Yesterday's announcement didn't come as a surprise, then. Visitors stream like salmon swimming upstream through the Autograph blouses, turn left at Per Una and out on to the high street. No one stops to peruse the floral-print capri pants; no one strokes a mullet-cut summer dress.

In the opinion of this middle-aged, target-audience woman, M&S is offering too much choice. When the womenswear offering was Autograph, Limited Collection and Per Una, we knew where we were, spiritually and physically, in the stores. Now those three ranges have been joined by Classic (oldies), M&S Woman (cheapies) and Indigo (denim, obv.) and the shopper is assaulted at every turn by giant swing tags and special offers. And without designer collaborations (hello, H&M), copies of trends just look a bit tacky. The store is one giant muddle.
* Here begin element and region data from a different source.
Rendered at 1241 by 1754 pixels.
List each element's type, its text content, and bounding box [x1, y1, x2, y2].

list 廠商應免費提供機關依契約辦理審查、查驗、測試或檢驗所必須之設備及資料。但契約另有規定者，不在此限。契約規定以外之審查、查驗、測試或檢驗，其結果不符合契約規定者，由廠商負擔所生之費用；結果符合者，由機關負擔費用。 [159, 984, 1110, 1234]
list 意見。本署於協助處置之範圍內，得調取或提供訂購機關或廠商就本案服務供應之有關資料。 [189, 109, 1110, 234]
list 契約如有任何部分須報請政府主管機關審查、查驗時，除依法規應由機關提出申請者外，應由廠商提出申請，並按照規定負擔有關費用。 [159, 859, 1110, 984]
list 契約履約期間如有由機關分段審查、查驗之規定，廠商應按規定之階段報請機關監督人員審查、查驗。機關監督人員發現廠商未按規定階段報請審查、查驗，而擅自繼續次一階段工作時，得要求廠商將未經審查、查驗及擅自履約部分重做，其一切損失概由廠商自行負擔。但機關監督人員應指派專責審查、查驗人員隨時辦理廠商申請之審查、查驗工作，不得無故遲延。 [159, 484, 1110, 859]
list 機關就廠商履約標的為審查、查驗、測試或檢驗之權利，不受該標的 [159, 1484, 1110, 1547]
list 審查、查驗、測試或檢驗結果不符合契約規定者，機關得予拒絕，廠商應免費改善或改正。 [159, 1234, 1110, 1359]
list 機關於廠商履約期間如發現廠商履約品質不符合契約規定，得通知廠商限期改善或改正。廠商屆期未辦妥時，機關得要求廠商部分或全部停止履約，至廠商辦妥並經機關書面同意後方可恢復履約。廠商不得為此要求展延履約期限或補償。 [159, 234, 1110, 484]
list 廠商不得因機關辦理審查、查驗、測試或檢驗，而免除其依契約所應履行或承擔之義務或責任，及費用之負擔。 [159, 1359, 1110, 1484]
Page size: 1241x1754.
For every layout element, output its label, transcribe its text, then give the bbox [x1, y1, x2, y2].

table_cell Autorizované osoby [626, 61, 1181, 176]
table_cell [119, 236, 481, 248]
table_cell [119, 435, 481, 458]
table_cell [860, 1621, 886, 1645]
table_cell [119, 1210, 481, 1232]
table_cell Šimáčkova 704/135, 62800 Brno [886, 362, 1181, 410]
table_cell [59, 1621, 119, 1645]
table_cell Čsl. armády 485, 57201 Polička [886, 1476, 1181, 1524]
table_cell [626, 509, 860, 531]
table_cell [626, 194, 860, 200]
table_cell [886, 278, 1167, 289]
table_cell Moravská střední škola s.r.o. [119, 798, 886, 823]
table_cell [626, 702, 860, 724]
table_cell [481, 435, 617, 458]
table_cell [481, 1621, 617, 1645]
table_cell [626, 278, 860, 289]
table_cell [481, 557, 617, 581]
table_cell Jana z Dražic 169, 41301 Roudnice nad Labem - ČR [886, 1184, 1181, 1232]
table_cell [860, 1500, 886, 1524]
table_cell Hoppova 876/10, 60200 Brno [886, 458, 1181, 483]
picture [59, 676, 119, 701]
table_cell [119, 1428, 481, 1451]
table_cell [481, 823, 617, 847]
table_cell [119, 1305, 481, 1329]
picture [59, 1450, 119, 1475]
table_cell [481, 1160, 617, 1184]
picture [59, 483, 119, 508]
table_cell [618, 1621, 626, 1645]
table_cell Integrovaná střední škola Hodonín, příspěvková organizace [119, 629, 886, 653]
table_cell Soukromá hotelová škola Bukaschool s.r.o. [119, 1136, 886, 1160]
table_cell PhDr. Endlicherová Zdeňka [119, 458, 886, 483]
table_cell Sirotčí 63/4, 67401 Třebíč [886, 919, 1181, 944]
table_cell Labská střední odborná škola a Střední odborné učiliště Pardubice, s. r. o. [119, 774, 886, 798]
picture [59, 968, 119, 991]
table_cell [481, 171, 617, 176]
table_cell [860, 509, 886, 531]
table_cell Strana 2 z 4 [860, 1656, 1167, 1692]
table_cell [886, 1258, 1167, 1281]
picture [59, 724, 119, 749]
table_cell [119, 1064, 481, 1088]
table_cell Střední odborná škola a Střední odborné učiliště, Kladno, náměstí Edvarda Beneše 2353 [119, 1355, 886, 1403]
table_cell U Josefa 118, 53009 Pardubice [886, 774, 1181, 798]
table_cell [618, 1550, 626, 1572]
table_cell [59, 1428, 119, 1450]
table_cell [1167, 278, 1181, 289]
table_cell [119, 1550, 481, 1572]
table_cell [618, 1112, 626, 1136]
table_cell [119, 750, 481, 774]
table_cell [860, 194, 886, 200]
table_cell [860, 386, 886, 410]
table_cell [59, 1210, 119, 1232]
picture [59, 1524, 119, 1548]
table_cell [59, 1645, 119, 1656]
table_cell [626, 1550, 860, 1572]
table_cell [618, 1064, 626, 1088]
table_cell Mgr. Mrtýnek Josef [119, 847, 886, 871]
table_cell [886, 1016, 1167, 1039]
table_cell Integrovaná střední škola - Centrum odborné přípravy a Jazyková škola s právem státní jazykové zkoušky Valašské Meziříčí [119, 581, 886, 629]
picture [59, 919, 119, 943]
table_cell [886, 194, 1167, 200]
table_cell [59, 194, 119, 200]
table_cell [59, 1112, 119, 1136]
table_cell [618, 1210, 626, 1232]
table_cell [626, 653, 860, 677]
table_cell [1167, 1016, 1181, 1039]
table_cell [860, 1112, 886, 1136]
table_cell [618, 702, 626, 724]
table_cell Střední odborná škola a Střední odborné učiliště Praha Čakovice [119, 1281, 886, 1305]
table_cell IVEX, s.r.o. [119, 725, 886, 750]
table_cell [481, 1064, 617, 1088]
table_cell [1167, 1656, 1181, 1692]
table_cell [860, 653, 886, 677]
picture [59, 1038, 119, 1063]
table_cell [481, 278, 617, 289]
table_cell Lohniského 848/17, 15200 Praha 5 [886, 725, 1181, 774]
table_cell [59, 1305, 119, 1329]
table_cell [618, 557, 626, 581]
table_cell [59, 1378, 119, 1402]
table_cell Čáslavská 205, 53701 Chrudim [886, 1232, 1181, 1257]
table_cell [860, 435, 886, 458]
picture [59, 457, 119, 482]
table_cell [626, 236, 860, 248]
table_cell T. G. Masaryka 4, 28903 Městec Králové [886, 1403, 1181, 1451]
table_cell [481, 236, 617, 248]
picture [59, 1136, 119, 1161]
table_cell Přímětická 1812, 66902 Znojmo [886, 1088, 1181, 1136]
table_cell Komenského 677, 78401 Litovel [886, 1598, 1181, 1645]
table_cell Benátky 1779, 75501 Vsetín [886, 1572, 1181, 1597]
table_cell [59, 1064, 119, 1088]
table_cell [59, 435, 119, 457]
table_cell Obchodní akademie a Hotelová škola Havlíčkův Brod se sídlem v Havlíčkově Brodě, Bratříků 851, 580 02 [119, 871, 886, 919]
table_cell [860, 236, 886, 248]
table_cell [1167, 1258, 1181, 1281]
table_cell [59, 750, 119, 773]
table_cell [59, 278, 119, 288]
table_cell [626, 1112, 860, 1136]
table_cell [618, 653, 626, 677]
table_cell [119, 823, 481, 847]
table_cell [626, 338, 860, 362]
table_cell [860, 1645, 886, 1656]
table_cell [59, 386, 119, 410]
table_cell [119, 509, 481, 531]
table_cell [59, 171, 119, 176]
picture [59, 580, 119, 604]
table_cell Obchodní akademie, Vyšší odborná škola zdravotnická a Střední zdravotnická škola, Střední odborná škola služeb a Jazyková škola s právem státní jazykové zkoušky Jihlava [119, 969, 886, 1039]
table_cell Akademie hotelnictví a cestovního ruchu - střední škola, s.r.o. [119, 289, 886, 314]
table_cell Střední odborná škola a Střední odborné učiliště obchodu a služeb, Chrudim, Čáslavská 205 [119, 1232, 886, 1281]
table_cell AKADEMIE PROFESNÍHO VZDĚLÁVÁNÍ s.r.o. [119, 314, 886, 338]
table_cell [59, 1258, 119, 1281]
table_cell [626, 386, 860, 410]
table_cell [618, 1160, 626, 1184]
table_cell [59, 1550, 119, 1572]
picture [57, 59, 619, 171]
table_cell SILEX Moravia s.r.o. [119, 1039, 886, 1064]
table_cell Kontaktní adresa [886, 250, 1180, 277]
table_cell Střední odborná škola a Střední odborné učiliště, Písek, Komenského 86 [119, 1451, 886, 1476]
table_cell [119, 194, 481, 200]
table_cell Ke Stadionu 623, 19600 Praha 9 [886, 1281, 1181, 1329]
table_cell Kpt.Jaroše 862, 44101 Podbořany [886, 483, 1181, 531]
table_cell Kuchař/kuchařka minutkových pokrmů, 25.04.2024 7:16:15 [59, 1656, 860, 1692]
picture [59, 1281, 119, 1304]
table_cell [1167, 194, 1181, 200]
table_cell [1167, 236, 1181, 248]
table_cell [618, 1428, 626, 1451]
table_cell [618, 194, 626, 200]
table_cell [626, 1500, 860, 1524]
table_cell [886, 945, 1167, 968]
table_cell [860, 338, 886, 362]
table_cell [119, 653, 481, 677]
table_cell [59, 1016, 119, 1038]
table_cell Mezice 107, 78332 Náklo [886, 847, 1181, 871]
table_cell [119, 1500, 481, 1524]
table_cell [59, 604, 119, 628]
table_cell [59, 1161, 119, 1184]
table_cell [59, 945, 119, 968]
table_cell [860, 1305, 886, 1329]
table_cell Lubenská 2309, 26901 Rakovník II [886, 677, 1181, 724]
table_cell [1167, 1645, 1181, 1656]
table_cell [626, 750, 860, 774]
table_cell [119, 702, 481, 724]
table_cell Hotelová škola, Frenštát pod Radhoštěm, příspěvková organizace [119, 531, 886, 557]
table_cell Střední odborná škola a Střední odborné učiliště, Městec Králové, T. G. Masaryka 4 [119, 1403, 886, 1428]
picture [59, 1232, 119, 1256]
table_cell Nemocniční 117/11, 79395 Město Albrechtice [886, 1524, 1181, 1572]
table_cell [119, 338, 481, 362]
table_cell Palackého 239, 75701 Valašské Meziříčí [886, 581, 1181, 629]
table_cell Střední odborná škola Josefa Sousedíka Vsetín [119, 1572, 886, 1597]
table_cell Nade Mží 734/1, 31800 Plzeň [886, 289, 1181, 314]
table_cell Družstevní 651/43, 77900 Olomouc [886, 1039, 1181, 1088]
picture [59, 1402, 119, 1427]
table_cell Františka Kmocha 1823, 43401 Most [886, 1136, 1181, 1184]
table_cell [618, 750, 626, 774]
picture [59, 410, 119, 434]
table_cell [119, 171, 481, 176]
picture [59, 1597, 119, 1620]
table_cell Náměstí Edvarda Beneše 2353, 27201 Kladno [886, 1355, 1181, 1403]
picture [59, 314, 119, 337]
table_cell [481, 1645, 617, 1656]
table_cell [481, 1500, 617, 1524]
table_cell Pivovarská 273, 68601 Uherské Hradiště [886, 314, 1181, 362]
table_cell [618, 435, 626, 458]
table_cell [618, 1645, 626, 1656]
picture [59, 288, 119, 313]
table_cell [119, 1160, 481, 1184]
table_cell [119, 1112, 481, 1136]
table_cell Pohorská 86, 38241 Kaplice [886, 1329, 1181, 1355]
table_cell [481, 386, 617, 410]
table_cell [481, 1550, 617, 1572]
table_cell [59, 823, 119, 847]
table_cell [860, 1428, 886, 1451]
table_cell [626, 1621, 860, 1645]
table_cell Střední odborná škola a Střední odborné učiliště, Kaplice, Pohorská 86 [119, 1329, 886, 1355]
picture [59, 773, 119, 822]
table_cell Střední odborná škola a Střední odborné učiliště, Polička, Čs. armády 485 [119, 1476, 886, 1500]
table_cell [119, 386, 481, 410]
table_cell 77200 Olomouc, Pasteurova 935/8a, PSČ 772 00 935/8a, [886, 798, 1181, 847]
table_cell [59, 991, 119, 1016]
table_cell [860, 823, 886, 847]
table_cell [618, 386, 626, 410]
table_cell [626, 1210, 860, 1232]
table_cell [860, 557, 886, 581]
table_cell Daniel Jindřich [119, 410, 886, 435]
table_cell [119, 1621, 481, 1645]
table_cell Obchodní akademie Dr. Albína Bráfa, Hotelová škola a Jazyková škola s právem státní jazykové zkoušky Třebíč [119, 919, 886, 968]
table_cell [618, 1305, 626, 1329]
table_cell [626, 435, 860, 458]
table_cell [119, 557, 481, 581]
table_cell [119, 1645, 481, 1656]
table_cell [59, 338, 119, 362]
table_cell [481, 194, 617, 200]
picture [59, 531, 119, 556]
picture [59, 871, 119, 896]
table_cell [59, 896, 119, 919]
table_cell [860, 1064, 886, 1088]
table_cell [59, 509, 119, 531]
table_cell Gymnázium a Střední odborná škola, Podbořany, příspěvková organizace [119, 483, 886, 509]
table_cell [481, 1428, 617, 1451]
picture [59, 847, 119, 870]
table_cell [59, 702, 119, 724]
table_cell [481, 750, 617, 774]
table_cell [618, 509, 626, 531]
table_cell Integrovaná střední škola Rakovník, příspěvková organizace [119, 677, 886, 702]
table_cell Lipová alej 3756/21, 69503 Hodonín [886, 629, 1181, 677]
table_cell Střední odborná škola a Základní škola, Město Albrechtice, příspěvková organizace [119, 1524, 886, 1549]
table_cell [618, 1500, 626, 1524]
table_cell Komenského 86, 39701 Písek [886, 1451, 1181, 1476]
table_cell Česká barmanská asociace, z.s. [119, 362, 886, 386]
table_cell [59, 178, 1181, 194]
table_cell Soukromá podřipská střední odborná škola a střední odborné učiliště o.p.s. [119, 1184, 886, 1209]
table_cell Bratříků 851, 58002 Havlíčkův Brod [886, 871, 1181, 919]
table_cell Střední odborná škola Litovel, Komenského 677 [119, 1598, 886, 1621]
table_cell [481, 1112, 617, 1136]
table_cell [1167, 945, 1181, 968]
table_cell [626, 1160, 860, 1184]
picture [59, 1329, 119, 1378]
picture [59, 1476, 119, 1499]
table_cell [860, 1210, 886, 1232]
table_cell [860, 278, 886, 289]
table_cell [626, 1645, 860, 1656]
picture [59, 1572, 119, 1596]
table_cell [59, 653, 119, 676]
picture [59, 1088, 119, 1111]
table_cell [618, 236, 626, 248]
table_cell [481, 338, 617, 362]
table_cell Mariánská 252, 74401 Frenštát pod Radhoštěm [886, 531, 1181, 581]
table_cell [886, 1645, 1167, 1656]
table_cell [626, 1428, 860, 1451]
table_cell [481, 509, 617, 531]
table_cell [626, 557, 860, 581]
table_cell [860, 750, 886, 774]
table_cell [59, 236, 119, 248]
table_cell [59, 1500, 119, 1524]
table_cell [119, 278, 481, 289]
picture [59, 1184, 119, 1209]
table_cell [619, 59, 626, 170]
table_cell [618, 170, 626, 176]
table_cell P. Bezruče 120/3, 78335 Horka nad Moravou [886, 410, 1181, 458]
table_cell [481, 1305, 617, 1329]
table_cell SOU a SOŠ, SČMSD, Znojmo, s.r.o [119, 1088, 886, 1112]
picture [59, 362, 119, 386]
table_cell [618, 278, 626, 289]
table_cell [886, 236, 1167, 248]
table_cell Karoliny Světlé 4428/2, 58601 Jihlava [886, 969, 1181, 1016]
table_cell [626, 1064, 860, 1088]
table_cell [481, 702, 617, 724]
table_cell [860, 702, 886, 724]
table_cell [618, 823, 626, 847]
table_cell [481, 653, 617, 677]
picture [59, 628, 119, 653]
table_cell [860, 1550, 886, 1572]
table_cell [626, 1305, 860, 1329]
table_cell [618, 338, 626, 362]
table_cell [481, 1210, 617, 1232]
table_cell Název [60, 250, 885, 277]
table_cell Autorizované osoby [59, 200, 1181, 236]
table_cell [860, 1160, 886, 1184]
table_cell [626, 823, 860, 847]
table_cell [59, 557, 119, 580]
Why doesn't M&S refine its offering back down to three coherent areas? Be brave: ditch the cheap embellishments and scary patterns and go utterly plain. By all means keep the safe knits and slacks for the core (for which read older) customer, but add sleek workwear for the middle-aged woman – and something for the entirely neglected young teenager who's not ready (or allowed) to traipse around in crotch-skimming denims or glorified pyjama bottoms. Getting three generations of women into the same shop? Not easy. But something's got to change for M&S to become a destination again.